◆ **GIVEN TEXT**:
——

A few years ago I started leaning toward finding equities that delivered a decent dividend. Now that I read S/A every day I feel like I know what I'm doing and feel comfortable with dividend growth.

It was not always thus.

At times I have felt the need to invest with the advice and direction of professionals.

The letter came in the mail, offering a free dinner and presentation of financial advice for someone nearing retirement. In brief, the food and wine were great, the talk was interesting. Sam offered a free consultation to discuss each person's particular needs.

AT this first meeting Sam got to know my wife and myself. We then were invited to a second free meeting. We discussed how much I had invested. By then, I was fully invested in nothing but dividend payers, but lacked a plan. Sam suggested we needed multiple streams of income to assure our money would last. The first thing Sam said at the diner was that he was a fiduciary and would work on a yearly fee and help do all types of financial planning. What could go wrong?

We agreed to pay him $1260 for the first year's advice. It was at the next meeting that we learned that Sam found the only investment that made sense was a variable annuity. He also told me I could sell all the equities I currently held to fund the annuity. His mistake was telling me I would owe no capital gains tax on any of those profits as long as the money went to the annuity. After checking that tid bit of information I fired Sam.

Another financial expert wanted me to pay 1 1/4% of my entire holdings for him to invest my money in mutual funds. Let's see, 1 1/4% plus close to 1% to the mutual fund would reduce my nest egg by at least $200,000 over a 25 year retirement. I now feel more than comfortable with a daily read of Seeking Alpha.

Disclosure: I have no positions in any stocks mentioned, and no plans to initiate any positions within the next 72 hours.

——

◆ **DATA EXCERPTS**:
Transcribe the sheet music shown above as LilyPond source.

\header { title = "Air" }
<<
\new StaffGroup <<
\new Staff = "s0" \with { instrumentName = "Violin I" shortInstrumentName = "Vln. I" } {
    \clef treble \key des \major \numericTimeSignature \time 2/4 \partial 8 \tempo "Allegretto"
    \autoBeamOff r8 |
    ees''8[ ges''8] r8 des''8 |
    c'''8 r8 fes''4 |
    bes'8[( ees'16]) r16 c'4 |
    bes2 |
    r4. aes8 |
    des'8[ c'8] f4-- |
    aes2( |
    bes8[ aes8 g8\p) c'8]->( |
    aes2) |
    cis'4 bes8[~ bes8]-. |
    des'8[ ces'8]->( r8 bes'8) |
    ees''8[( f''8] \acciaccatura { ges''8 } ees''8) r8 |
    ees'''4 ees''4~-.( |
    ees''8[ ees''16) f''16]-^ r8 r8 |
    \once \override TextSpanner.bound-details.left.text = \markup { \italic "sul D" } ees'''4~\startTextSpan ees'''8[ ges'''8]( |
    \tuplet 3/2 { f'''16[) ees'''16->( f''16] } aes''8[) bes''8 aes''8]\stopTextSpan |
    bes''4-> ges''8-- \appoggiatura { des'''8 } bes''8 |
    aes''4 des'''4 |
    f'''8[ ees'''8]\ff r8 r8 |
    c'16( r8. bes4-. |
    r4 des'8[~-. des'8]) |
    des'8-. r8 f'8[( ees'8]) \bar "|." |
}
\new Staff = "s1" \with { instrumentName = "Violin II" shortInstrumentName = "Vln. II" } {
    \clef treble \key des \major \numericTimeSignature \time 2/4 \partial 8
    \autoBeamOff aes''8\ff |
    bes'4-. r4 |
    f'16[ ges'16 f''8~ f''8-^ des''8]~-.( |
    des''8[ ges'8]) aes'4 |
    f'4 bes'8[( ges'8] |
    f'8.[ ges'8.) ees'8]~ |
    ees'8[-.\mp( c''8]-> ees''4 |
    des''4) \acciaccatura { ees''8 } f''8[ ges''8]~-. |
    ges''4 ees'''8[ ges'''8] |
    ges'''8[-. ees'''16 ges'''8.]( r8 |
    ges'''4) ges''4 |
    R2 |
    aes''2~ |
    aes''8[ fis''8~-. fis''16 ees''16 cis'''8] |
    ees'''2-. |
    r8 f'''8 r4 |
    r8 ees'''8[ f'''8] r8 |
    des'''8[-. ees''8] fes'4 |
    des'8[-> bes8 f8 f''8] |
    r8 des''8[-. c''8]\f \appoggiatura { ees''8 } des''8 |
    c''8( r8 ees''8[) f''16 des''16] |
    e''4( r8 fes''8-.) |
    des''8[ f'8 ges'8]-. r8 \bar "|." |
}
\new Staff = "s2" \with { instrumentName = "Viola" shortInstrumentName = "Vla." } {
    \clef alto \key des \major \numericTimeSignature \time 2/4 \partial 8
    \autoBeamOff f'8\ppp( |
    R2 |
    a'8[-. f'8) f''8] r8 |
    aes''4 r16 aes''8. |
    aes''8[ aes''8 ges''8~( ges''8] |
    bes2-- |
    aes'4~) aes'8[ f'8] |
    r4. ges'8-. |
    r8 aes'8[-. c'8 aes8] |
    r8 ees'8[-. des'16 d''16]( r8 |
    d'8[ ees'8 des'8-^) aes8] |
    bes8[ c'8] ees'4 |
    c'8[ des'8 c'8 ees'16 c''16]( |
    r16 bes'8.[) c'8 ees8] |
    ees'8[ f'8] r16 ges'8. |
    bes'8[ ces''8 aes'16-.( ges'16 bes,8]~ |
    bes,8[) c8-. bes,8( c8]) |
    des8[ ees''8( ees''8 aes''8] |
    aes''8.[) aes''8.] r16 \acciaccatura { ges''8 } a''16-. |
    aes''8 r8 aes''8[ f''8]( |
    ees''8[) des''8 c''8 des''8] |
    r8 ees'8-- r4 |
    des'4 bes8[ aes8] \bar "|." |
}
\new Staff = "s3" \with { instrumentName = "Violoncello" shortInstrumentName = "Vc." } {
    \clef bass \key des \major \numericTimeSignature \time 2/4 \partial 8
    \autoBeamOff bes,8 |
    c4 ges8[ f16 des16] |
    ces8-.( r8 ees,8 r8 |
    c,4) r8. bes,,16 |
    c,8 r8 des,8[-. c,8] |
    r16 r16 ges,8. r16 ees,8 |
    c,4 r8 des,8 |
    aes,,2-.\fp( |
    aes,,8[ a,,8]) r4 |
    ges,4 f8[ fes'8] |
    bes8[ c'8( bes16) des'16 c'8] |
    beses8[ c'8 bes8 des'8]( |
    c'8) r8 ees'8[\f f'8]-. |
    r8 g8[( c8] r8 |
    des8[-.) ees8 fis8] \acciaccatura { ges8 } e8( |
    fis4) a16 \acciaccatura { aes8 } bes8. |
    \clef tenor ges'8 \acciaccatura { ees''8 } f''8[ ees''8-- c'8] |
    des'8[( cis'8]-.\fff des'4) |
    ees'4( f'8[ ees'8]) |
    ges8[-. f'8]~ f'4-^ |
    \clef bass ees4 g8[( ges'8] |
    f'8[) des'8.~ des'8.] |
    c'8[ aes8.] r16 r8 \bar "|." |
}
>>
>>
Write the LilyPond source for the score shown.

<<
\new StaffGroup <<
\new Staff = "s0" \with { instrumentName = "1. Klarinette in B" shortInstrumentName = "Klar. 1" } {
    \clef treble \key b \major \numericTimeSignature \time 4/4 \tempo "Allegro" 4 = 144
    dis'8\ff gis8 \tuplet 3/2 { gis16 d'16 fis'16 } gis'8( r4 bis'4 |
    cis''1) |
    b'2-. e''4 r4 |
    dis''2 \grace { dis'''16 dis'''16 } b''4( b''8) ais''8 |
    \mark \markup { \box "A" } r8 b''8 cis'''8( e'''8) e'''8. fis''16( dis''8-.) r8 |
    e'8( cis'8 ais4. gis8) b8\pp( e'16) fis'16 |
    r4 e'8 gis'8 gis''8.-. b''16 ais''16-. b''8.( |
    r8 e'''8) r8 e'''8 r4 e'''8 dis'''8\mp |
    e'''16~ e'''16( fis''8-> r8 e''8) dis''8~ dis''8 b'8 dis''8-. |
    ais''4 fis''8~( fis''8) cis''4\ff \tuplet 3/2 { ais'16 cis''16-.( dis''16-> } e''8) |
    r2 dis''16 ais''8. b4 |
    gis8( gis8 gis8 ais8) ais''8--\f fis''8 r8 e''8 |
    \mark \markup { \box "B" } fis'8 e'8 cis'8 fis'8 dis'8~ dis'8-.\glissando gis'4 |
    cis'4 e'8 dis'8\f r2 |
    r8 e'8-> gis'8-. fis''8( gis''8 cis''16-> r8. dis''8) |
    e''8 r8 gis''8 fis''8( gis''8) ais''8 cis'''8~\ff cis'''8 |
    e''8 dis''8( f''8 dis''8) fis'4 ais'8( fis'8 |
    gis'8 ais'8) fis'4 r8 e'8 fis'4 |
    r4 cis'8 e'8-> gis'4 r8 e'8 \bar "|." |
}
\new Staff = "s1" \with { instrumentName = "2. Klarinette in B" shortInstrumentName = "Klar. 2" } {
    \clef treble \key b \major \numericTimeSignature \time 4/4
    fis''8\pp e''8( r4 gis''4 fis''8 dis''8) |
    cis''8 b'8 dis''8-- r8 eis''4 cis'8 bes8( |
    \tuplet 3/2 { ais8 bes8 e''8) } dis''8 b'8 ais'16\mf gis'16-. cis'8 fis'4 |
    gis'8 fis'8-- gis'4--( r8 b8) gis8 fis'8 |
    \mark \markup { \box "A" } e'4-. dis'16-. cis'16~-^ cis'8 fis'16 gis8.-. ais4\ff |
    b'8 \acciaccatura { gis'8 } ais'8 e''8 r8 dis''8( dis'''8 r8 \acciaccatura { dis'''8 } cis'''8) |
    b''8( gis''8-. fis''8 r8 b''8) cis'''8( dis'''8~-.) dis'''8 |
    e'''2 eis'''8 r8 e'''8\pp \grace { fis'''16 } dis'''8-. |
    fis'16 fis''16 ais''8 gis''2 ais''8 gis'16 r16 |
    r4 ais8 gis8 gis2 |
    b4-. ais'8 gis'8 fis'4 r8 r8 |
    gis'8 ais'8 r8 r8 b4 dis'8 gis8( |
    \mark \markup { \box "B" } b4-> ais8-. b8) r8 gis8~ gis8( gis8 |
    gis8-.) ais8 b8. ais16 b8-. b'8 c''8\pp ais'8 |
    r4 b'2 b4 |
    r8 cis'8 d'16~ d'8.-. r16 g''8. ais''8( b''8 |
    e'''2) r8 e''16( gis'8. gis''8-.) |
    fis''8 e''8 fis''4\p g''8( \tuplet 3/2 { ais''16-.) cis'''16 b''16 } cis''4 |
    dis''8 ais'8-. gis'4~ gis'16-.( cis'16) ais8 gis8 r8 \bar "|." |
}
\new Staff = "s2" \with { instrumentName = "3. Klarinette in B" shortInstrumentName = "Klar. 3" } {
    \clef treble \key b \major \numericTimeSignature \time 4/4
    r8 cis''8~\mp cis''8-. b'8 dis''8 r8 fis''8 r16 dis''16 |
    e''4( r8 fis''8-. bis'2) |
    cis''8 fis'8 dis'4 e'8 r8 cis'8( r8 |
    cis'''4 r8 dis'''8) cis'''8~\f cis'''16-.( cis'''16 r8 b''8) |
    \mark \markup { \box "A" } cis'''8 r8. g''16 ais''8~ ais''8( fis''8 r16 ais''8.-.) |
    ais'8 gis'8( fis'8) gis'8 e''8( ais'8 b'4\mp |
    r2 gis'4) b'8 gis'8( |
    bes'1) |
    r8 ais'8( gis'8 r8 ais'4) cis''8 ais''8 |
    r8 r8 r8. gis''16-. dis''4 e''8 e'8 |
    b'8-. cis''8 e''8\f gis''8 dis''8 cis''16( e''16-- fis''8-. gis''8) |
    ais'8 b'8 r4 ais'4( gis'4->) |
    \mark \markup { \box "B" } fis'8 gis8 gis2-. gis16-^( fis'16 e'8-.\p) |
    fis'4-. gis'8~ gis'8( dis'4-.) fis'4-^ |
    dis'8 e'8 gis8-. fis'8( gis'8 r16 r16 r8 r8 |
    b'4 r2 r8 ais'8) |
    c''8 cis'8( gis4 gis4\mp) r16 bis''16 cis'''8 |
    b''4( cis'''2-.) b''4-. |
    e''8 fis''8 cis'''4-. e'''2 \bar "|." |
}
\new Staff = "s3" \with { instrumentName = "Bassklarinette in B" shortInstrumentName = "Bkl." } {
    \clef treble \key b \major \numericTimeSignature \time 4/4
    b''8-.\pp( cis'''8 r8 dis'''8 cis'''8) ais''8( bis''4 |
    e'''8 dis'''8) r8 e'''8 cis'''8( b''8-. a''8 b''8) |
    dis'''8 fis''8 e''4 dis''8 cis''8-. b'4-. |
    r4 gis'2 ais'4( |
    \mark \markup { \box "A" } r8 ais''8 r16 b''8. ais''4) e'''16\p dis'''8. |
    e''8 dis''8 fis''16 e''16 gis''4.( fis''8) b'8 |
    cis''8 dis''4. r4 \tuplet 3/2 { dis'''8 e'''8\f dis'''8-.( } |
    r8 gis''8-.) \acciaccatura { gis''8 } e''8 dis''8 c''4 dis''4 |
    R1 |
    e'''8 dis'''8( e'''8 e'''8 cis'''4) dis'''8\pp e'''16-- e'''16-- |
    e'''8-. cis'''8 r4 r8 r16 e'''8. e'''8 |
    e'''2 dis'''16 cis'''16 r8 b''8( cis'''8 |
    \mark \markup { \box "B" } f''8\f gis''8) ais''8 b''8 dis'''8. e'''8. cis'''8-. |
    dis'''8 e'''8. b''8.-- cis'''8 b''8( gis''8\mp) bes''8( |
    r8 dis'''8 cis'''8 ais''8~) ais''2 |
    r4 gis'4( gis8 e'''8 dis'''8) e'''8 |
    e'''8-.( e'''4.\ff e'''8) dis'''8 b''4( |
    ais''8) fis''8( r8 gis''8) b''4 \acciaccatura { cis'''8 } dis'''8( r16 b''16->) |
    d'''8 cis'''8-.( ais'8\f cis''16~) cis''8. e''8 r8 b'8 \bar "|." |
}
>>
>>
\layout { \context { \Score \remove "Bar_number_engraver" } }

——

◆ **DIRECTIONS**:
a) Please repeat everything in the account of financial advisers from "At times I have" down to "could go wrong?".
b) In the account of financial advisers, how much was Sam paid for the first year's advice?

◆ **RESPONSES TO THE EXERCISE**:
a)
At times I have felt the need to invest with the advice and direction of professionals.

The letter came in the mail, offering a free dinner and presentation of financial advice for someone nearing retirement. In brief, the food and wine were great, the talk was interesting. Sam offered a free consultation to discuss each person's particular needs.

AT this first meeting Sam got to know my wife and myself. We then were invited to a second free meeting. We discussed how much I had invested. By then, I was fully invested in nothing but dividend payers, but lacked a plan. Sam suggested we needed multiple streams of income to assure our money would last. The first thing Sam said at the diner was that he was a fiduciary and would work on a yearly fee and help do all types of financial planning. What could go wrong?

b) $1260